Reproduce verbatim the lines from the one containing "Salvar meus dados neste navegador para a" through the one containing "Подписаться", both included, and omit the pictures.

*** SUPPLIED DATA ***

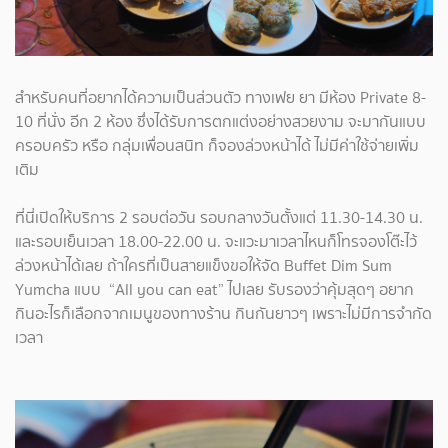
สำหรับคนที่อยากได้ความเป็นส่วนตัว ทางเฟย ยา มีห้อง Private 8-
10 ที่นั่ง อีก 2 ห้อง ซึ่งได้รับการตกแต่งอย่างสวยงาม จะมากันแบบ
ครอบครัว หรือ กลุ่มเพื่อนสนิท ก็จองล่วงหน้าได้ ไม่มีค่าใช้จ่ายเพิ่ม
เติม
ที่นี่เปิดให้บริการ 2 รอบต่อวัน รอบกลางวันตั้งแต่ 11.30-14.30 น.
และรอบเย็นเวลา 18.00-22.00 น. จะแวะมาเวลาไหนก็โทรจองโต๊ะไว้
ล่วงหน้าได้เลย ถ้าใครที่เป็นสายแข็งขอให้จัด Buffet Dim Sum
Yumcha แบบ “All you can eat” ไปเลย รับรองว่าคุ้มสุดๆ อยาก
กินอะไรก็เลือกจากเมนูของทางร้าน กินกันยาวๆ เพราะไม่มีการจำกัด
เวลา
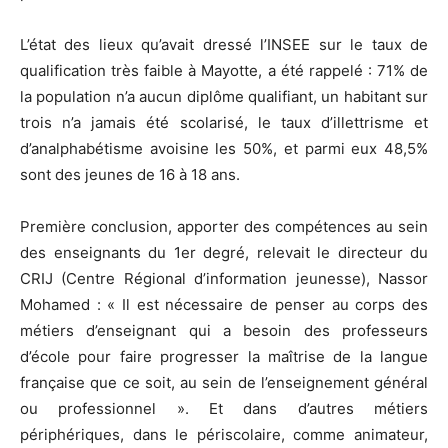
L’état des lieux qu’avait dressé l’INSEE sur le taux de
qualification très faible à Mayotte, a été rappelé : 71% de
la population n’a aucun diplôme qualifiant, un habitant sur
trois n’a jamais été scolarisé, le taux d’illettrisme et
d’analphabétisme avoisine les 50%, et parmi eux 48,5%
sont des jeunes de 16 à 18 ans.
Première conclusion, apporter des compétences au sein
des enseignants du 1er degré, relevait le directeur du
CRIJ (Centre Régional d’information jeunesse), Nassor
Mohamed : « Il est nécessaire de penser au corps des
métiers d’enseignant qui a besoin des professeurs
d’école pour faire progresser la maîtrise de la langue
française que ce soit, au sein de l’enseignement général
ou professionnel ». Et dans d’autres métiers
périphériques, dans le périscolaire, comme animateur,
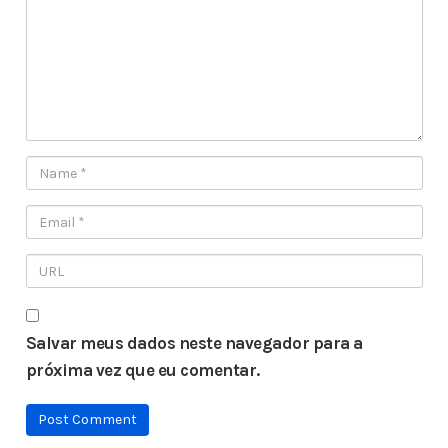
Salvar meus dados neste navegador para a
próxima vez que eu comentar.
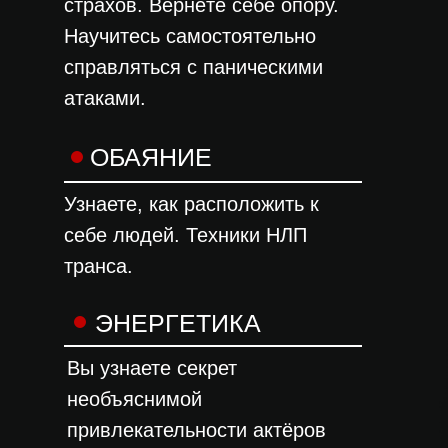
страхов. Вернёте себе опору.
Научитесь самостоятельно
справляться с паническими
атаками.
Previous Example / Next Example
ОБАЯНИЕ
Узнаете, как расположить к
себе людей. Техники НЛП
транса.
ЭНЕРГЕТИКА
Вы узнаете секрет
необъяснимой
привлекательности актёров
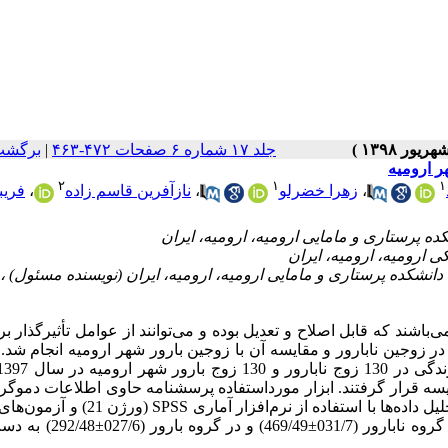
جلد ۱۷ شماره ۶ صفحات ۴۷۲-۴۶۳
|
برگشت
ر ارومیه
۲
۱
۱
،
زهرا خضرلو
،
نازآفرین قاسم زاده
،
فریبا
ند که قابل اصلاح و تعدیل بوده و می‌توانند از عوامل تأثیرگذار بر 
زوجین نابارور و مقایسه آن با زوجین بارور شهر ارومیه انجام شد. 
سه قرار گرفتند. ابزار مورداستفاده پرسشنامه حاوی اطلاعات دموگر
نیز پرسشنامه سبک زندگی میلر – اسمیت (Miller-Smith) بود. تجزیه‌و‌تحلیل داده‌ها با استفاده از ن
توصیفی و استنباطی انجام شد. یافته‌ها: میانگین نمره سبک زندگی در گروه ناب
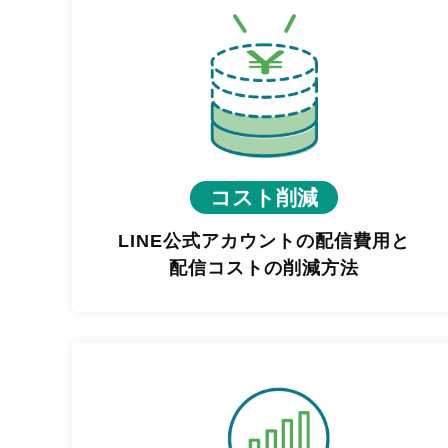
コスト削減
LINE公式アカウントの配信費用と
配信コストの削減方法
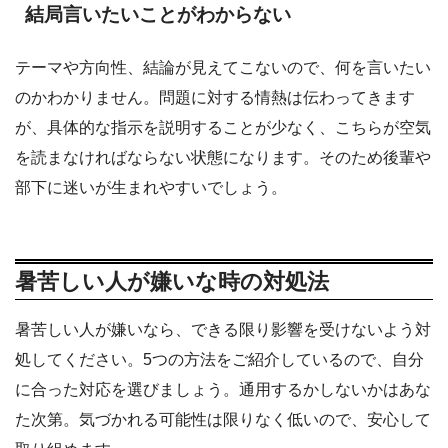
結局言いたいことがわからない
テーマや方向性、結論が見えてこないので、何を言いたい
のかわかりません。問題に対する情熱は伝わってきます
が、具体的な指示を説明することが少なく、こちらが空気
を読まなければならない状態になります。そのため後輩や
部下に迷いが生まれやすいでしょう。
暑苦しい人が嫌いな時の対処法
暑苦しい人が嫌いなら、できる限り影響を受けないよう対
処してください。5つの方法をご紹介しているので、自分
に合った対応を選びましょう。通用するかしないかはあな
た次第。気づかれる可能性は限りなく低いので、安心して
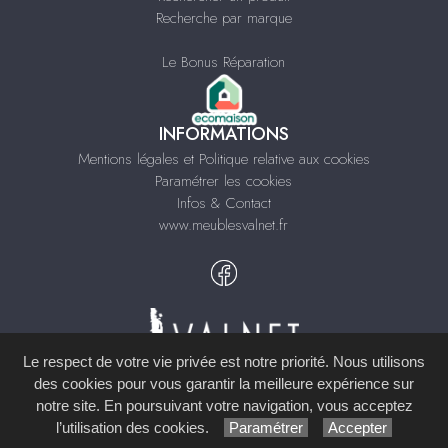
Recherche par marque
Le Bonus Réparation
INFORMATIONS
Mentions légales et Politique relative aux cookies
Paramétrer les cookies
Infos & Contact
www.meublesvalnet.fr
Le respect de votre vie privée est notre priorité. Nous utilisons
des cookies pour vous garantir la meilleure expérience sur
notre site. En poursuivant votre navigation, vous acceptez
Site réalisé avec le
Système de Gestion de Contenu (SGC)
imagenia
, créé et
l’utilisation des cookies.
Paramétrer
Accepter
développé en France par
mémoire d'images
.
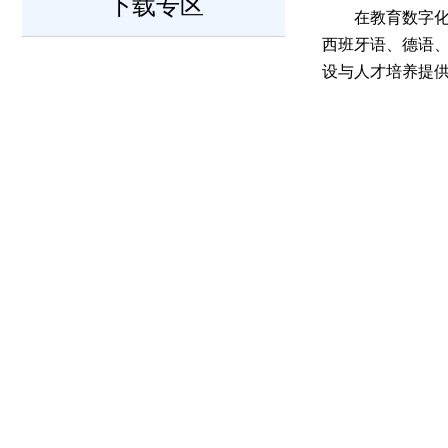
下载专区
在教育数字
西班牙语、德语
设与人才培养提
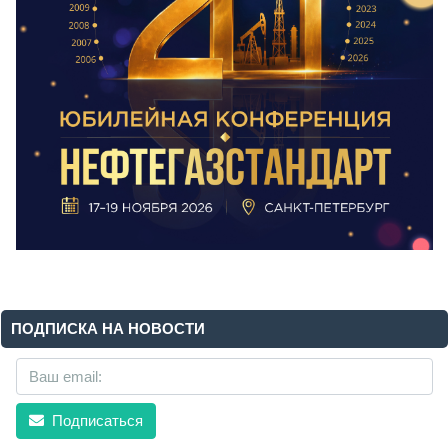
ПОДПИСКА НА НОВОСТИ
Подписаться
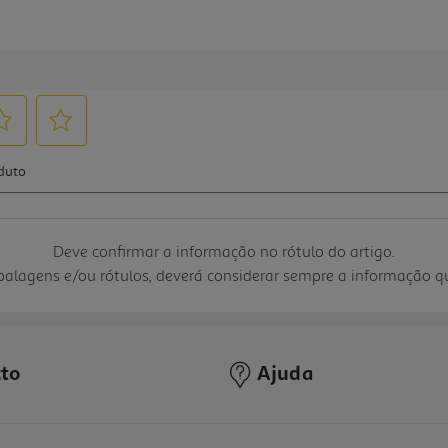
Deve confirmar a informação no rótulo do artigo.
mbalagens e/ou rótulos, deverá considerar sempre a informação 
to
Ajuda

*** End of SUPPLIED DATA ***
*** SUPPLIED DATA ***

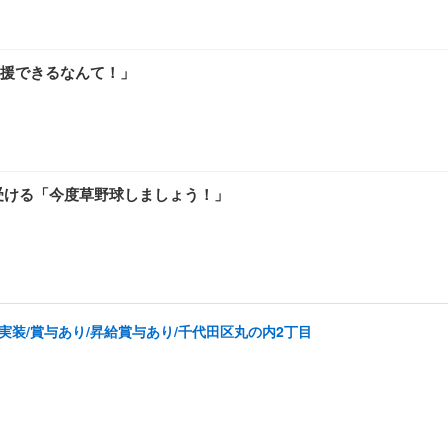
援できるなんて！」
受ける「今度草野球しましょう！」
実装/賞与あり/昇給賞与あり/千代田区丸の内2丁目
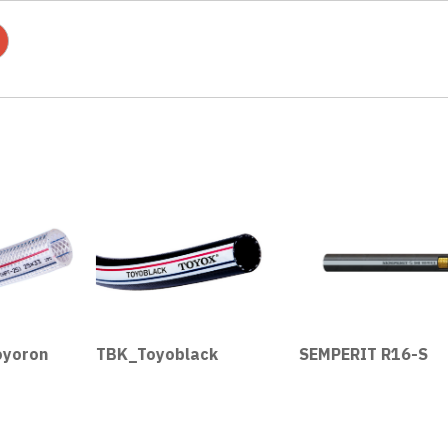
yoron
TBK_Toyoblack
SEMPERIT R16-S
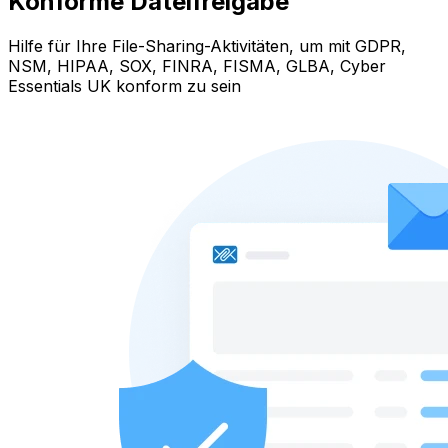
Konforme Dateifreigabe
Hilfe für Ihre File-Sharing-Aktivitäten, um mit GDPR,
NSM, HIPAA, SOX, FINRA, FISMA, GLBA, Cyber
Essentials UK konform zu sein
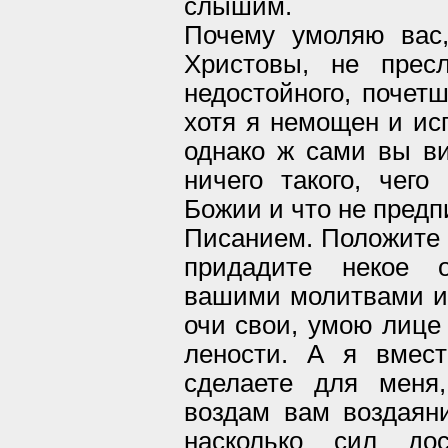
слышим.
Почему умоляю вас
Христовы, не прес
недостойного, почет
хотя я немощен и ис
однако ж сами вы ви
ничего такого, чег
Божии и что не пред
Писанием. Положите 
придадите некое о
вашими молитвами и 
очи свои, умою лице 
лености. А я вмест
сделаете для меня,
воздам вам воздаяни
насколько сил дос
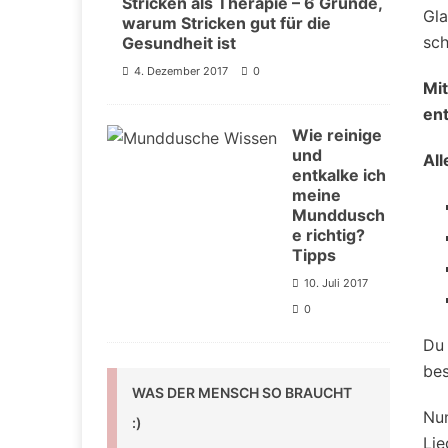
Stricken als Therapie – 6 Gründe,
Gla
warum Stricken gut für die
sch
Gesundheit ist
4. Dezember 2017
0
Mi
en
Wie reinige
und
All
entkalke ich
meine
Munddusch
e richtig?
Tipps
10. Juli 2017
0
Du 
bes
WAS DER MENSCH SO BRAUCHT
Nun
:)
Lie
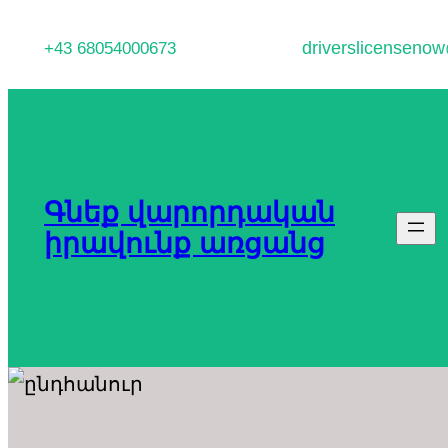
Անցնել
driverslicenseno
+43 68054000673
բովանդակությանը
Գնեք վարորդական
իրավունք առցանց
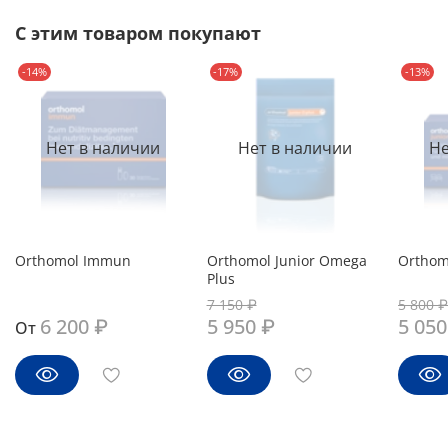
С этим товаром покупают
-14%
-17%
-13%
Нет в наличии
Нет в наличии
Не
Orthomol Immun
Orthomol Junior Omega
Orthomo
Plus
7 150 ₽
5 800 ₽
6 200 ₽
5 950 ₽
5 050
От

*** End of SUPPLIED DATA ***

■ **ANSWER TO THIS EXERCISE**
Salvar meus dados neste navegador para a
próxima vez que eu comentar.
страхов. Вернёте себе опору.
Научитесь самостоятельно
справляться с паническими
атаками.
Previous Example / Next Example
ОБАЯНИЕ
Узнаете, как расположить к
себе людей. Техники НЛП
транса.
ЭНЕРГЕТИКА
Вы узнаете секрет
необъяснимой
привлекательности актёров
جلد ۱۷ شماره ۶ صفحات ۴۷۲-۴۶۳
|
برگشت
ر ارومیه
۲
۱
۱
،
زهرا خضرلو
،
نازآفرین قاسم زاده
،
فریبا
ند که قابل اصلاح و تعدیل بوده و می‌توانند از عوامل تأثیرگذار بر 
زوجین نابارور و مقایسه آن با زوجین بارور شهر ارومیه انجام شد. 
سه قرار گرفتند. ابزار مورداستفاده پرسشنامه حاوی اطلاعات دموگر
نیز پرسشنامه سبک زندگی میلر – اسمیت (Miller-Smith) بود. تجزیه‌و‌تحلیل داده‌ها با استفاده از ن
توصیفی و استنباطی انجام شد. یافته‌ها: میانگین نمره سبک زندگی در گروه ناب
コスト削減
LINE公式アカウントの配信費用と
配信コストの削減方法
結局言いたいことがわからない
テーマや方向性、結論が見えてこないので、何を言いたい
のかわかりません。問題に対する情熱は伝わってきます
が、具体的な指示を説明することが少なく、こちらが空気
を読まなければならない状態になります。そのため後輩や
部下に迷いが生まれやすいでしょう。
暑苦しい人が嫌いな時の対処法
暑苦しい人が嫌いなら、できる限り影響を受けないよう対
処してください。5つの方法をご紹介しているので、自分
に合った対応を選びましょう。通用するかしないかはあな
た次第。気づかれる可能性は限りなく低いので、安心して
Recherche par marque
Le Bonus Réparation
INFORMATIONS
Mentions légales et Politique relative aux cookies
Paramétrer les cookies
Infos & Contact
www.meublesvalnet.fr
Le respect de votre vie privée est notre priorité. Nous utilisons
des cookies pour vous garantir la meilleure expérience sur
notre site. En poursuivant votre navigation, vous acceptez
Site réalisé avec le
Système de Gestion de Contenu (SGC)
imagenia
, créé et
l’utilisation des cookies.
Paramétrer
Accepter
développé en France par
mémoire d'images
.
下载专区
在教育数字
西班牙语、德语
设与人才培养提
ПОДПИСКА НА НОВОСТИ
Подписаться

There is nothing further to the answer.